Chris Sale is back and healthy. Nathan Eovaldi is coming off an excellent 2021 and presumably will slot in behind him. And Nick Pivetta was a solid source of innings last season, especially in the playoffs.
Beyond that, the situation is a bit murkier.
The Red Sox added Michael Wacha, Rich Hill and James Paxton before the Major League Baseball lockout. Paxton, who's recovering from Tommy John surgery, won't be ready until later in the 2022 season, at the earliest, but Wacha and Hill are candidates to round out Boston's rotation to open the new campaign.
So are Garrett Whitlock and Tanner Houck, two up-and-coming hurlers who also could factor into the Red Sox's bullpen plans if that's the path manager Alex Cora ultimately chooses.
With four pitchers essentially vying for two spots behind Sale, Eovaldi and Pivetta, Cora was asked Sunday at Red Sox spring training whether he might consider deploying a six-man rotation to begin the year. The skipper was noncommittal while pointing to Boston's early season schedule.
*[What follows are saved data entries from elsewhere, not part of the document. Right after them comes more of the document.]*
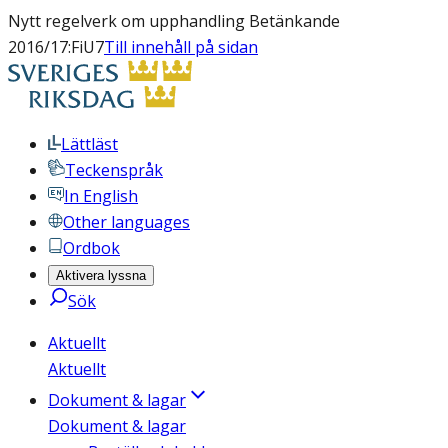
Nytt regelverk om upphandling Betänkande
2016/17:FiU7
Till innehåll på sidan
Lättläst
Teckenspråk
In English
Other languages
Ordbok
Aktivera lyssna
Sök
Aktuellt
Aktuellt
Dokument & lagar
Dokument & lagar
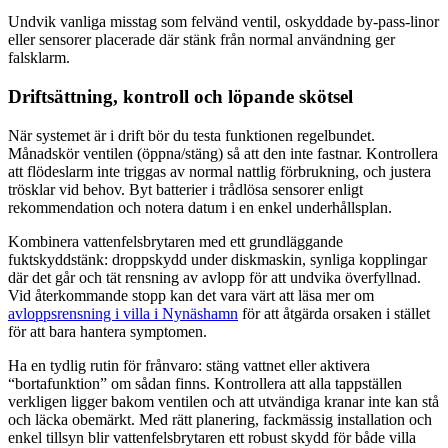
Undvik vanliga misstag som felvänd ventil, oskyddade by-pass-linor
eller sensorer placerade där stänk från normal användning ger
falsklarm.
Driftsättning, kontroll och löpande skötsel
När systemet är i drift bör du testa funktionen regelbundet.
Månadskör ventilen (öppna/stäng) så att den inte fastnar. Kontrollera
att flödeslarm inte triggas av normal nattlig förbrukning, och justera
trösklar vid behov. Byt batterier i trådlösa sensorer enligt
rekommendation och notera datum i en enkel underhållsplan.
Kombinera vattenfelsbrytaren med ett grundläggande
fuktskyddstänk: droppskydd under diskmaskin, synliga kopplingar
där det går och tät rensning av avlopp för att undvika överfyllnad.
Vid återkommande stopp kan det vara värt att läsa mer om
avloppsrensning i villa i Nynäshamn
för att åtgärda orsaken i stället
för att bara hantera symptomen.
Ha en tydlig rutin för frånvaro: stäng vattnet eller aktivera
“bortafunktion” om sådan finns. Kontrollera att alla tappställen
verkligen ligger bakom ventilen och att utvändiga kranar inte kan stå
och läcka obemärkt. Med rätt planering, fackmässig installation och
enkel tillsyn blir vattenfelsbrytaren ett robust skydd för både villa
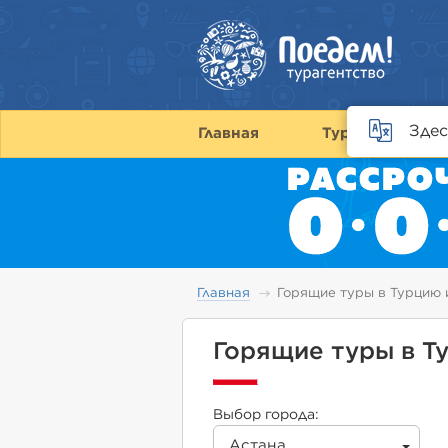
Здес
Главная
Туры
С
Главная
Горящие туры в Турцию 
Горящие туры в Т
Выбор города:
Астана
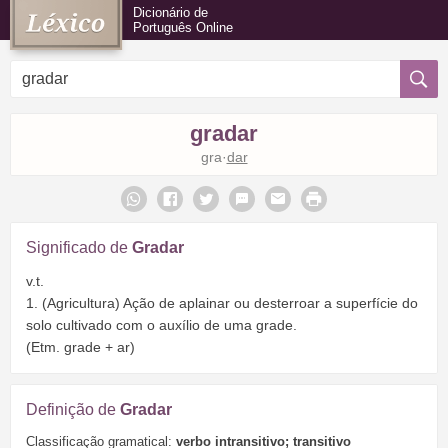
Dicionário de
Português Online
gradar
gra·
dar
Significado de
Gradar
v.t.
1. (Agricultura) Ação de aplainar ou desterroar a superfície do
solo cultivado com o auxílio de uma grade.
(Etm. grade + ar)
Definição de
Gradar
Classificação gramatical:
verbo intransitivo; transitivo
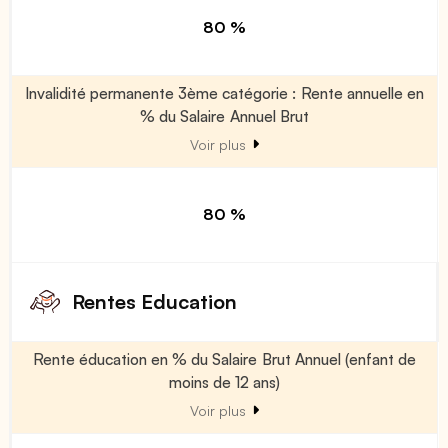
80 %
Invalidité permanente 3ème catégorie : Rente annuelle en
% du Salaire Annuel Brut
Voir plus
80 %
Rentes Education
Rente éducation en % du Salaire Brut Annuel (enfant de
moins de 12 ans)
Voir plus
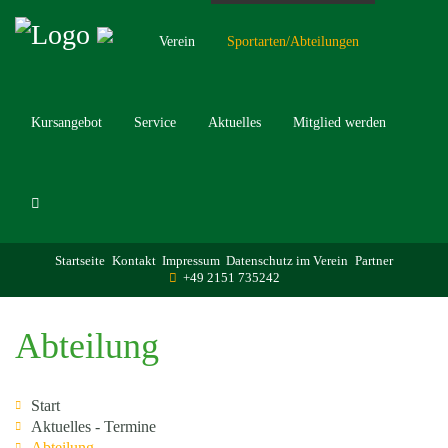
Verein
Sportarten/Abteilungen
Kursangebot
Service
Aktuelles
Mitglied werden
Startseite
Kontakt
Impressum
Datenschutz im Verein
Partner
+49 2151 735242
Abteilung
Start
Aktuelles - Termine
Abteilung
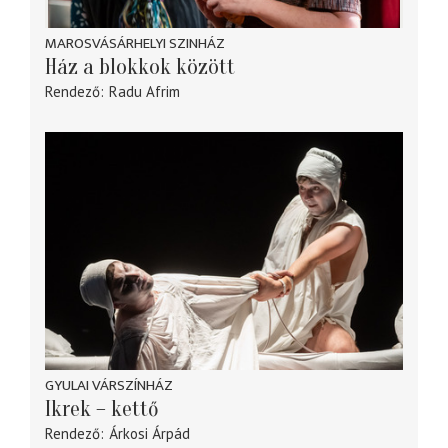
MAROSVÁSÁRHELYI SZINHÁZ
Ház a blokkok között
Rendező
Radu Afrim
GYULAI VÁRSZÍNHÁZ
Ikrek – kettő
Rendező
Árkosi Árpád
"I think it's too early right now for that," Cora told reporters at JetBlue Park of making such a determination more than three weeks before Opening Day. "I think the schedule will help us. We've got an off-day right away in New York. We've got an off-day in between Detroit and Boston. So, we'll play with the schedule, we'll use it to our advantage. It was actually better starting March (31), of course, but this is where we're at now and we're not complaining. We'll take care of that, and then we'll decide what we do."
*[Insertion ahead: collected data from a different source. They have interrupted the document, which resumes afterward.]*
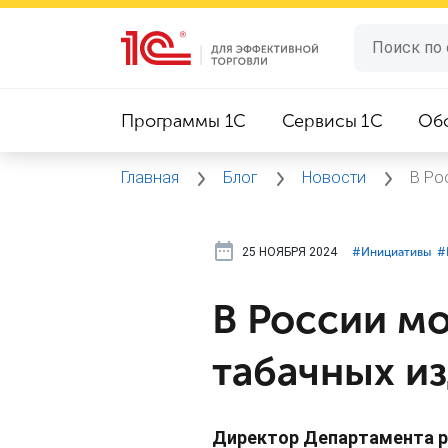
Программы 1C
Сервисы 1C
Об
Главная
Блог
Новости
В Ро
25 НОЯБРЯ 2024
#⁣Инициативы
#
В России мо
табачных и
Директор Департамента р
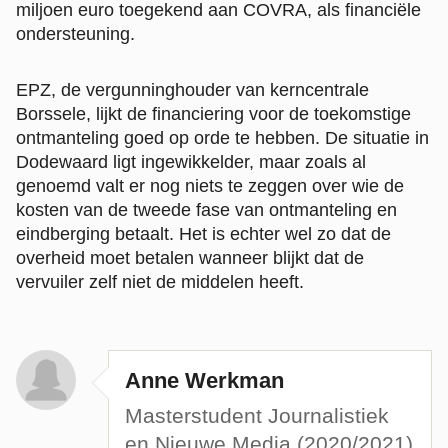
miljoen euro toegekend aan COVRA, als financiële
ondersteuning.
EPZ, de vergunninghouder van kerncentrale
Borssele, lijkt de financiering voor de toekomstige
ontmanteling goed op orde te hebben. De situatie in
Dodewaard ligt ingewikkelder, maar zoals al
genoemd valt er nog niets te zeggen over wie de
kosten van de tweede fase van ontmanteling en
eindberging betaalt. Het is echter wel zo dat de
overheid moet betalen wanneer blijkt dat de
vervuiler zelf niet de middelen heeft.
Anne Werkman
Masterstudent Journalistiek
en Nieuwe Media (2020/2021)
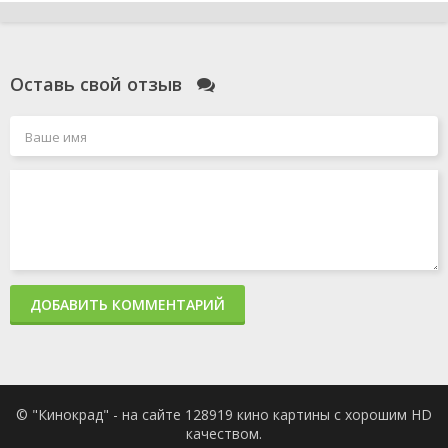
Оставь свой отзыв
ДОБАВИТЬ КОММЕНТАРИЙ
© "Кинокрад" - на сайте 128919 кино картины с хорошим HD
качеством.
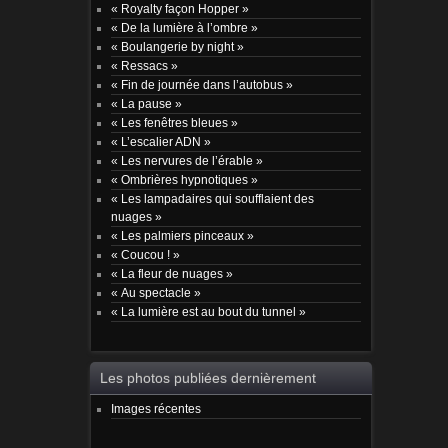
« Royalty façon Hopper »
« De la lumière à l’ombre »
« Boulangerie by night »
« Ressacs »
« Fin de journée dans l’autobus »
« La pause »
« Les fenêtres bleues »
« L’escalier ADN »
« Les nervures de l’érable »
« Ombrières hypnotiques »
« Les lampadaires qui soufflaient des
nuages »
« Les palmiers pinceaux »
« Coucou ! »
« La fleur de nuages »
« Au spectacle »
« La lumière est au bout du tunnel »
Les photos publiées dernièrement
Images récentes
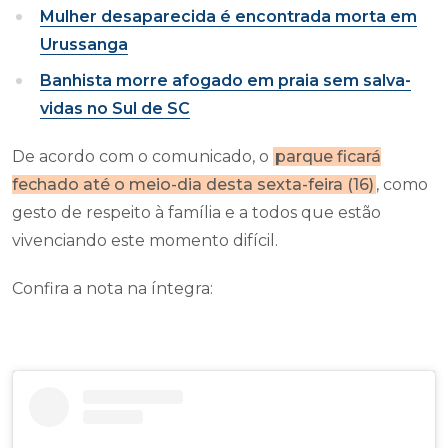
Mulher desaparecida é encontrada morta em
Urussanga
Banhista morre afogado em praia sem salva-
vidas no Sul de SC
De acordo com o comunicado, o
parque ficará
fechado até o meio-dia desta sexta-feira (16)
, como
gesto de respeito à família e a todos que estão
vivenciando este momento difícil.
Confira a nota na íntegra:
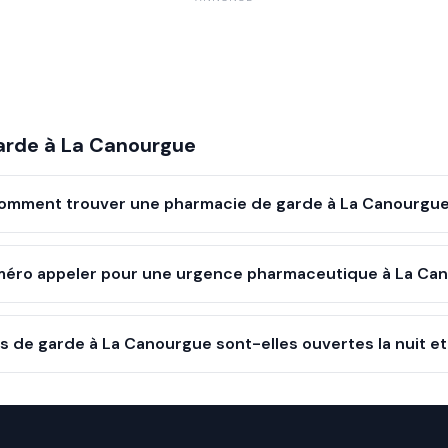
arde à
La Canourgue
omment trouver une pharmacie de garde à La Canourgue
méro appeler pour une urgence pharmaceutique à La Ca
 de garde à La Canourgue sont-elles ouvertes la nuit e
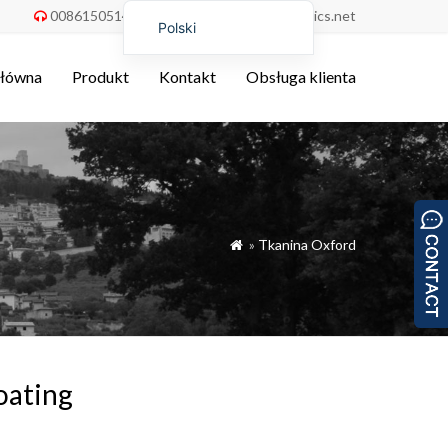
008615051486055
order@china-fabrics.net


Polski
English
główna
Produkt
Kontakt
Obsługa klienta
Nederlands
Deutsch
Français
Italiano
Español
»
Tkanina Oxford

Português do Brasil
Русский
Türkçe
Tiếng Việt
oating
العربية
Bahasa Indonesia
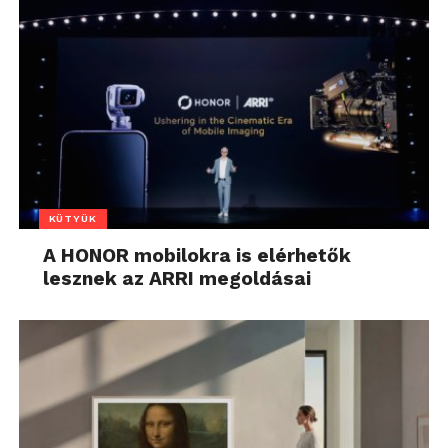
KÜTYÜK
A HONOR mobilokra is elérhetők
lesznek az ARRI megoldásai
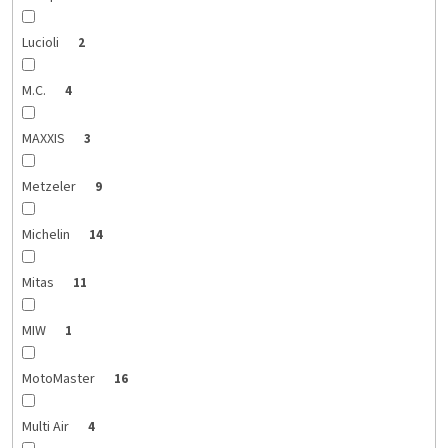
Lucioli
2
M.C.
4
MAXXIS
3
Metzeler
9
Michelin
14
Mitas
11
MIW
1
MotoMaster
16
Multi Air
4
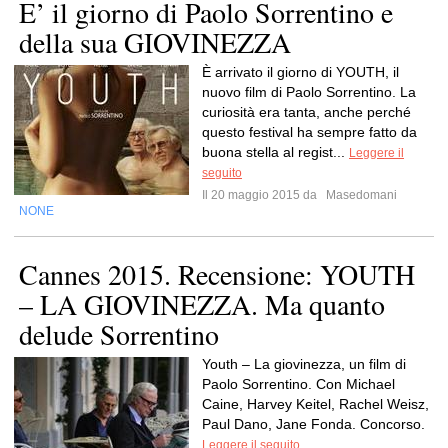
E’ il giorno di Paolo Sorrentino e
della sua GIOVINEZZA
È arrivato il giorno di YOUTH, il
nuovo film di Paolo Sorrentino. La
curiosità era tanta, anche perché
questo festival ha sempre fatto da
buona stella al regist...
Leggere il
seguito
Il 20 maggio 2015 da
Masedomani
NONE
Cannes 2015. Recensione: YOUTH
– LA GIOVINEZZA. Ma quanto
delude Sorrentino
Youth – La giovinezza, un film di
Paolo Sorrentino. Con Michael
Caine, Harvey Keitel, Rachel Weisz,
Paul Dano, Jane Fonda. Concorso.
Leggere il seguito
The Red Sox had been scheduled to begin the season at home against the Tampa Bay Rays on March 31. Now, in wake of the MLB lockout, they'll kick things off with three games against the New York Yankees in the Bronx beginning April 7.
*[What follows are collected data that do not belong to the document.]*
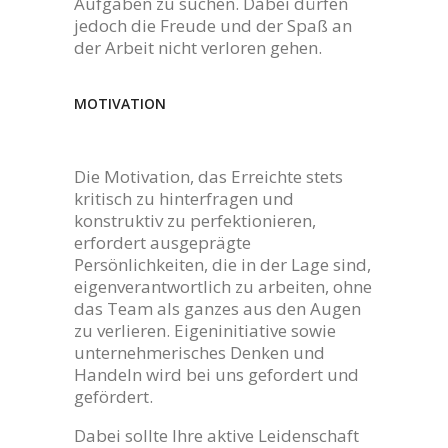
Aufgaben zu suchen. Dabei dürfen
jedoch die Freude und der Spaß an
der Arbeit nicht verloren gehen.
MOTIVATION
Die Motivation, das Erreichte stets
kritisch zu hinterfragen und
konstruktiv zu perfektionieren,
erfordert ausgeprägte
Persönlichkeiten, die in der Lage sind,
eigenverantwortlich zu arbeiten, ohne
das Team als ganzes aus den Augen
zu verlieren. Eigeninitiative sowie
unternehmerisches Denken und
Handeln wird bei uns gefordert und
gefördert.
Dabei sollte Ihre aktive Leidenschaft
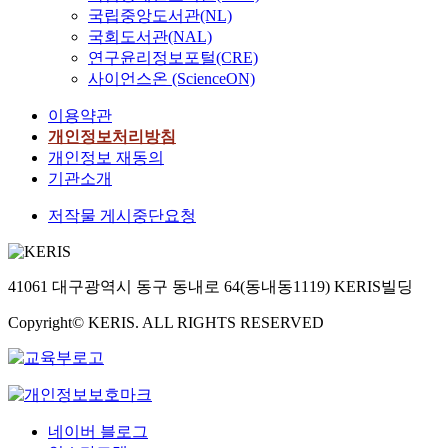
h
e
국립중앙도서관(NL)
어
i
r
국회도서관(NAL)
가
n
n
연구윤리정보포털(CRE)
는
e
m
사이언스온 (ScienceON)
과
s
e
정
e
n
이용약관
에
s
t
개인정보처리방침
있
u
.
개인정보 재동의
으
f
T
기관소개
며
f
h
더
e
e
저작물 게시중단요청
이
r
w
상
f
h
경
r
o
제
o
41061 대구광역시 동구 동내로 64(동내동1119) KERIS빌딩
l
적
m
e
의
Copyright© KERIS. ALL RIGHTS RESERVED
n
s
미
a
o
의
t
c
국
u
i
경
r
e
은
a
네이버 블로그
t
무
l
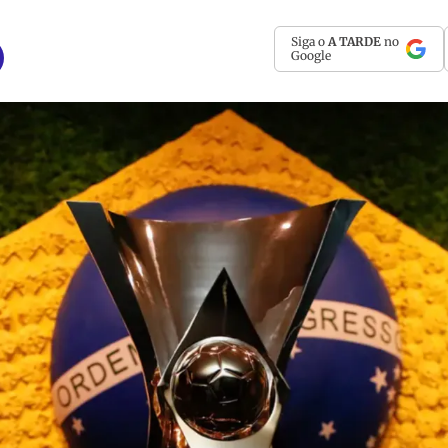
Siga o
A TARDE
no
Google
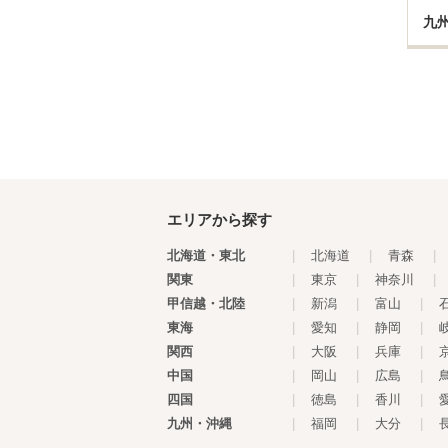
九
エリアから探す
北海道・東北
|
北海道
|
青森
|
関東
|
東京
|
神奈川
|
甲信越・北陸
|
新潟
|
富山
|
東海
|
愛知
|
静岡
|
関西
|
大阪
|
兵庫
|
中国
|
岡山
|
広島
|
四国
|
徳島
|
香川
|
九州・沖縄
|
福岡
|
大分
|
The Red Sox are scheduled to have an off-day April 8, between the opener and their second game of the regular season. They then won't have an off-day between their series finale against the Yankees on April 10 and their first game against the Detroit Tigers on April 11, but they're scheduled to receive a break April 14 before returning to Fenway Park to face the Minnesota Twins on April 15.
"There's not going to be too many teams out there that are going to lean on five guys right away," Cora said. "We can be creative. We've done it before. So if we have to do it, we'll do it again."
The Red Sox probably will exercise caution with their starters early in the season, especially given the unique nature of this year's spring training due to the lockout. As such, we could see more than five starters toe the rubber for Boston in April -- the Red Sox are scheduled to play 17 consecutive days from April 15 to May 1 -- but it's unclear at the moment.